Before the days of fast fashion and mass importation, the creation of textiles and woven vessels was an Islandwide effort. Woven, a new exhibit at the Martha’s Vineyard Museum, explores this era by inviting people to share in the historic craft and hear the stories of early Island basket weavers, seamstresses and eel trappers.
The history of weaving dates back thousands of years on Martha’s Vineyard. The practice was an integral part of Wampanoag craftsmanship, being used to create items such as belts, jewelry and floor mats. When European settlers arrived to the Island in the 17th century, they brought new styles of weaving and connected the community to a larger off-Island trade network.
The exhibit, which opened late last month and is on display through May 14, has both pre- and post-colonial woven pieces as well as artwork and machinery from the museum collection, local artists and the Martha’s Vineyard Garden Club. Some pieces date as far back as the 1700s.
“With this exhibit we really are exploring a medium,” said Kate Logue, the museum’s associate curator of exhibitions. “We wanted to give people an opportunity to try it themselves, with all of the interactives and hands-on things and for them to explore its intersection with the Island’s history.”
In between history lessons on the Vineyard’s early fashion and fabrics, visitors can weave strips of fleece into a large tapestry model or try their hand at basketmaking. Woven was originally set to debut in 2020 and was postponed by the pandemic. Ms. Logue is relieved that the museum is finally able to share it in its full interactive nature.
The basis of all weaving is an interaction between warp and weft, explained Ms. Logue. Warp describes the vertically-stretched material that’s held on a loom. Weft is the material that is pulled horizontally in an over-under motion through the warp, eventually forming the woven structure.
“For a long time, textiles were among some of the most valuable goods you might have,” said Ms. Logue. “They were listed in wills and inventories because they were one of the big ticket items in your household.”
Because of the price, it was common for families to reuse fabrics even after holes, tears or stains formed. One might have turned an old bedsheet into an apron or napkins before finally throwing it out.

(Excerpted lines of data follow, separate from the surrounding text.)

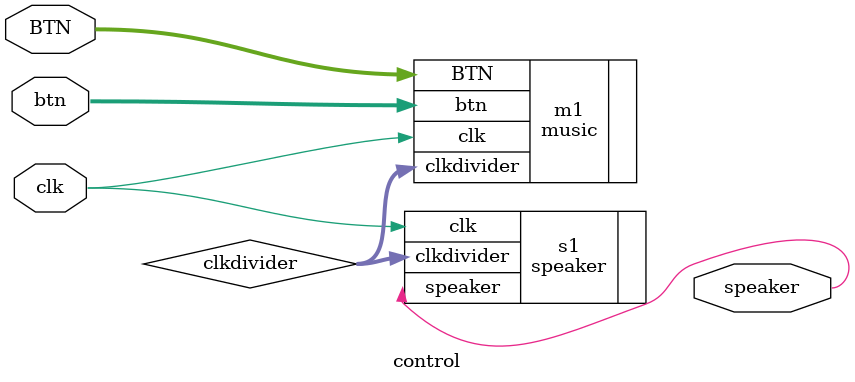
<source format=v>
module control (
    input clk,
    input [3:0] BTN,
    input [7:0] btn,
    output speaker
    );
wire [18:0] clkdivider;
music m1(
    .clk        (clk),
    .BTN        (BTN),
    .btn        (btn),
    .clkdivider (clkdivider)
    );

speaker s1(
    .clk        (clk),
    .clkdivider (clkdivider),
    .speaker    (speaker)
    );
    
endmodule
</source>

“It wasn’t like fast fashion now where something gets one hole and into the trash it goes,” said Ms. Logue.
The exhibit also features three woven eel pots. The carefully-crafted traps were made by fishermen using wooden slats and pine roots entwined together to create a large bottle shape that worked best for catching eel in the spring and fall months.
Ms. Logue explained that the overall theme of the show is functional beauty.
“We thought a lot about how something woven can be both useful and beautiful,” she said. “Something can keep you warm at night and also look gorgeous while doing it.”